START Source document
- Siege of Chittagong (1621): Part of Mughal–Mrauk U Wars
| Date | 1621 |
| Location | Chittagong Hills, Kingdom of Mrauk U |
| Result | Mrauk U victory |
| Territorial changes | Status quo ante bellum |

Belligerents
- Mughal Empire: Kingdom of Mrauk U

Commanders and leaders
- Ibrahim Khan Fath-i-Jang Mirza Nurullah: Min Khamaung

Strength
- 2,000 war-boats 40,000 cavalry and infantry 1,000 elephants: None

Casualties and losses
- Unknown: None

= Siege of Chittagong (1621) =

Mughal invasion of Chittagong (1621)

The Siege of Chittagong (1621) was a failed Mughal expedition led by Subahdar Ibrahim Khan Fath-i-Jang to capture the Arakanese-held port city of Chittagong. It was the second major Mughal attempt after the first in 1617. Following a successful defence against an Arakanese invasion in 1620, Ibrahim Khan launched an offensive. After conquering Tripura in 1618, the Mughal army advanced through the dense jungles from the Feni River. In March 1621, Ibrahim personally led a large force of 2,000 war-boats, 40,000 troops, 1,000 elephants, and siege equipment. However, the army got stuck in the hilly jungles of the Chittagong Hills, suffered severe supply shortages, and was forced to retreat without fighting a single battle. The expedition ended in complete failure.

== Background ==

During Ibrahim Khan's viceroyalty (1617–1623), Min Khamaung launched another expedition into Bengal, advancing to Baghchar near Jahangirnagar in 1620 with designs on the Mughal capital. Ibrahim Khan responded swiftly, first with 32 war-boats and a small retinue, then reinforced by mansabdars and zamindars who brought 7,000–8,000 cavalry and 4,000 to 5,000 boats. His decisive leadership forced the Arakan king to retreat, leaving a frontier guard of boats. Ibrahim then strengthened the forts, stationed part of the fleet at Phuldubi in Faridpur, and returned to Jahangirnagar in October 1620.
END Source document
• [What you are asked to do]: From the Chittagong siege text, write down the passage between "Casualties and losses" and "in complete failure.", inclusive, word for word.
START Material shown
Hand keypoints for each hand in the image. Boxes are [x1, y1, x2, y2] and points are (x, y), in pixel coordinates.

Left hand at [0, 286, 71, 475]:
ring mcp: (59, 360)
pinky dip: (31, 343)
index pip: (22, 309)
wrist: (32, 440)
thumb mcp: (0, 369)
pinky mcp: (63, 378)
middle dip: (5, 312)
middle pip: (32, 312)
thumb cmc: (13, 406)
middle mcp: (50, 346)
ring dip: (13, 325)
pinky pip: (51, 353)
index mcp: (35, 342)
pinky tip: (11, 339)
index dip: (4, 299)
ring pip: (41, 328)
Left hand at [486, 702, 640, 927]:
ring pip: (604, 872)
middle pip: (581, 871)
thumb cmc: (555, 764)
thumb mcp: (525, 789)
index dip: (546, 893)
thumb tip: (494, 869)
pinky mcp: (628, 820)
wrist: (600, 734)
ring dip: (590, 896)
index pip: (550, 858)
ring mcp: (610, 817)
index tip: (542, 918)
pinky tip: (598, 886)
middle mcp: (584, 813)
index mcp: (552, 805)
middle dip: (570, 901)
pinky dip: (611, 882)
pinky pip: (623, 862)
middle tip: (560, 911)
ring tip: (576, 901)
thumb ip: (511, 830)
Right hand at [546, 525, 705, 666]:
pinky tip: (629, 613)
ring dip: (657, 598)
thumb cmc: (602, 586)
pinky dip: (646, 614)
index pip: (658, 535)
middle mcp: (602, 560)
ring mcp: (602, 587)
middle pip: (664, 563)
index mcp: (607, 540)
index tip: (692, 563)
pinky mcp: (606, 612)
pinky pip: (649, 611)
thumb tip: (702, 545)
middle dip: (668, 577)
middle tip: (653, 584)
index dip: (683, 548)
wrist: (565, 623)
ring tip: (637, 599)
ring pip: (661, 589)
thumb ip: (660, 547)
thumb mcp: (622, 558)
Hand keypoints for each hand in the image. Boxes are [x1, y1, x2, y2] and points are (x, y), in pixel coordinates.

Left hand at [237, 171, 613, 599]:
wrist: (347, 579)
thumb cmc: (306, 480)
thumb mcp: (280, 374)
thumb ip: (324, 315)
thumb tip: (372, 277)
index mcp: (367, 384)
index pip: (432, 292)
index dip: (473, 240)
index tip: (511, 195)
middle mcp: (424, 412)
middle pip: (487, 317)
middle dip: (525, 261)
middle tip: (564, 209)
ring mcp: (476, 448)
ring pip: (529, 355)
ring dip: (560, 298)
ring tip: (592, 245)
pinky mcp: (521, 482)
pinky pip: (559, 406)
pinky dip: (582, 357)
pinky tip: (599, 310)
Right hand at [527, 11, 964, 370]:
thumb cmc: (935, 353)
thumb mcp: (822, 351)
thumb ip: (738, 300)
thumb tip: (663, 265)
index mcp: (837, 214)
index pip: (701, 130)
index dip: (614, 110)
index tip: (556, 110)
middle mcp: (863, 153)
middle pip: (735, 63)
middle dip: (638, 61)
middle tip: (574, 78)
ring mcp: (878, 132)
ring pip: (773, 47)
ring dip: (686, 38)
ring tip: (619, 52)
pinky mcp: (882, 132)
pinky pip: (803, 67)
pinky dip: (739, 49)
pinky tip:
END Material shown
• [Answer to the exercise]:
Casualties and losses
- Unknown: None

= Siege of Chittagong (1621) =

Mughal invasion of Chittagong (1621)

The Siege of Chittagong (1621) was a failed Mughal expedition led by Subahdar Ibrahim Khan Fath-i-Jang to capture the Arakanese-held port city of Chittagong. It was the second major Mughal attempt after the first in 1617. Following a successful defence against an Arakanese invasion in 1620, Ibrahim Khan launched an offensive. After conquering Tripura in 1618, the Mughal army advanced through the dense jungles from the Feni River. In March 1621, Ibrahim personally led a large force of 2,000 war-boats, 40,000 troops, 1,000 elephants, and siege equipment. However, the army got stuck in the hilly jungles of the Chittagong Hills, suffered severe supply shortages, and was forced to retreat without fighting a single battle. The expedition ended in complete failure.